Transcribe the records below word for word, leaving every picture out.

::: EXERCISE MATERIALS :::

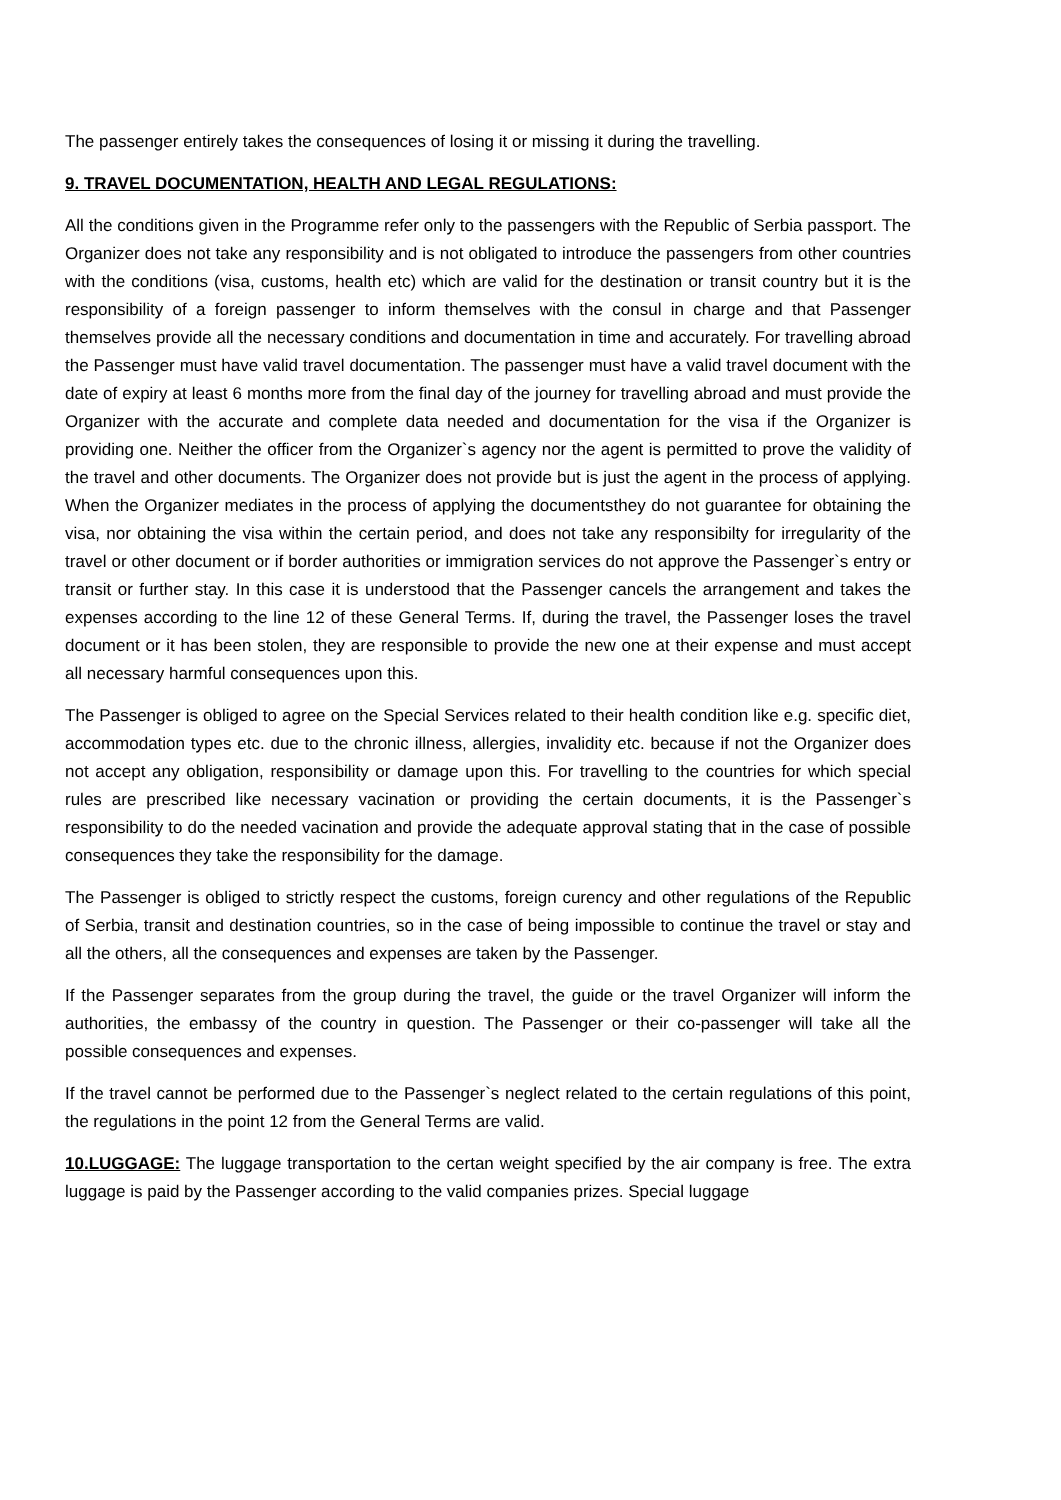The passenger entirely takes the consequences of losing it or missing it during the travelling.
9. TRAVEL DOCUMENTATION, HEALTH AND LEGAL REGULATIONS:
All the conditions given in the Programme refer only to the passengers with the Republic of Serbia passport. The Organizer does not take any responsibility and is not obligated to introduce the passengers from other countries with the conditions (visa, customs, health etc) which are valid for the destination or transit country but it is the responsibility of a foreign passenger to inform themselves with the consul in charge and that Passenger themselves provide all the necessary conditions and documentation in time and accurately. For travelling abroad the Passenger must have valid travel documentation. The passenger must have a valid travel document with the date of expiry at least 6 months more from the final day of the journey for travelling abroad and must provide the Organizer with the accurate and complete data needed and documentation for the visa if the Organizer is providing one. Neither the officer from the Organizer`s agency nor the agent is permitted to prove the validity of the travel and other documents. The Organizer does not provide but is just the agent in the process of applying. When the Organizer mediates in the process of applying the documentsthey do not guarantee for obtaining the visa, nor obtaining the visa within the certain period, and does not take any responsibilty for irregularity of the travel or other document or if border authorities or immigration services do not approve the Passenger`s entry or transit or further stay. In this case it is understood that the Passenger cancels the arrangement and takes the expenses according to the line 12 of these General Terms. If, during the travel, the Passenger loses the travel document or it has been stolen, they are responsible to provide the new one at their expense and must accept all necessary harmful consequences upon this.
The Passenger is obliged to agree on the Special Services related to their health condition like e.g. specific diet, accommodation types etc. due to the chronic illness, allergies, invalidity etc. because if not the Organizer does not accept any obligation, responsibility or damage upon this. For travelling to the countries for which special rules are prescribed like necessary vacination or providing the certain documents, it is the Passenger`s responsibility to do the needed vacination and provide the adequate approval stating that in the case of possible consequences they take the responsibility for the damage.
The Passenger is obliged to strictly respect the customs, foreign curency and other regulations of the Republic of Serbia, transit and destination countries, so in the case of being impossible to continue the travel or stay and all the others, all the consequences and expenses are taken by the Passenger.
If the Passenger separates from the group during the travel, the guide or the travel Organizer will inform the authorities, the embassy of the country in question. The Passenger or their co-passenger will take all the possible consequences and expenses.
If the travel cannot be performed due to the Passenger`s neglect related to the certain regulations of this point, the regulations in the point 12 from the General Terms are valid.
10.LUGGAGE: The luggage transportation to the certan weight specified by the air company is free. The extra luggage is paid by the Passenger according to the valid companies prizes. Special luggage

:::

_SOLUTION TO THE EXERCISE_
The passenger entirely takes the consequences of losing it or missing it during the travelling.
9. TRAVEL DOCUMENTATION, HEALTH AND LEGAL REGULATIONS:
All the conditions given in the Programme refer only to the passengers with the Republic of Serbia passport. The Organizer does not take any responsibility and is not obligated to introduce the passengers from other countries with the conditions (visa, customs, health etc) which are valid for the destination or transit country but it is the responsibility of a foreign passenger to inform themselves with the consul in charge and that Passenger themselves provide all the necessary conditions and documentation in time and accurately. For travelling abroad the Passenger must have valid travel documentation. The passenger must have a valid travel document with the date of expiry at least 6 months more from the final day of the journey for travelling abroad and must provide the Organizer with the accurate and complete data needed and documentation for the visa if the Organizer is providing one. Neither the officer from the Organizer`s agency nor the agent is permitted to prove the validity of the travel and other documents. The Organizer does not provide but is just the agent in the process of applying. When the Organizer mediates in the process of applying the documentsthey do not guarantee for obtaining the visa, nor obtaining the visa within the certain period, and does not take any responsibilty for irregularity of the travel or other document or if border authorities or immigration services do not approve the Passenger`s entry or transit or further stay. In this case it is understood that the Passenger cancels the arrangement and takes the expenses according to the line 12 of these General Terms. If, during the travel, the Passenger loses the travel document or it has been stolen, they are responsible to provide the new one at their expense and must accept all necessary harmful consequences upon this.
The Passenger is obliged to agree on the Special Services related to their health condition like e.g. specific diet, accommodation types etc. due to the chronic illness, allergies, invalidity etc. because if not the Organizer does not accept any obligation, responsibility or damage upon this. For travelling to the countries for which special rules are prescribed like necessary vacination or providing the certain documents, it is the Passenger`s responsibility to do the needed vacination and provide the adequate approval stating that in the case of possible consequences they take the responsibility for the damage.
The Passenger is obliged to strictly respect the customs, foreign curency and other regulations of the Republic of Serbia, transit and destination countries, so in the case of being impossible to continue the travel or stay and all the others, all the consequences and expenses are taken by the Passenger.
If the Passenger separates from the group during the travel, the guide or the travel Organizer will inform the authorities, the embassy of the country in question. The Passenger or their co-passenger will take all the possible consequences and expenses.
If the travel cannot be performed due to the Passenger`s neglect related to the certain regulations of this point, the regulations in the point 12 from the General Terms are valid.
10.LUGGAGE: The luggage transportation to the certan weight specified by the air company is free. The extra luggage is paid by the Passenger according to the valid companies prizes. Special luggage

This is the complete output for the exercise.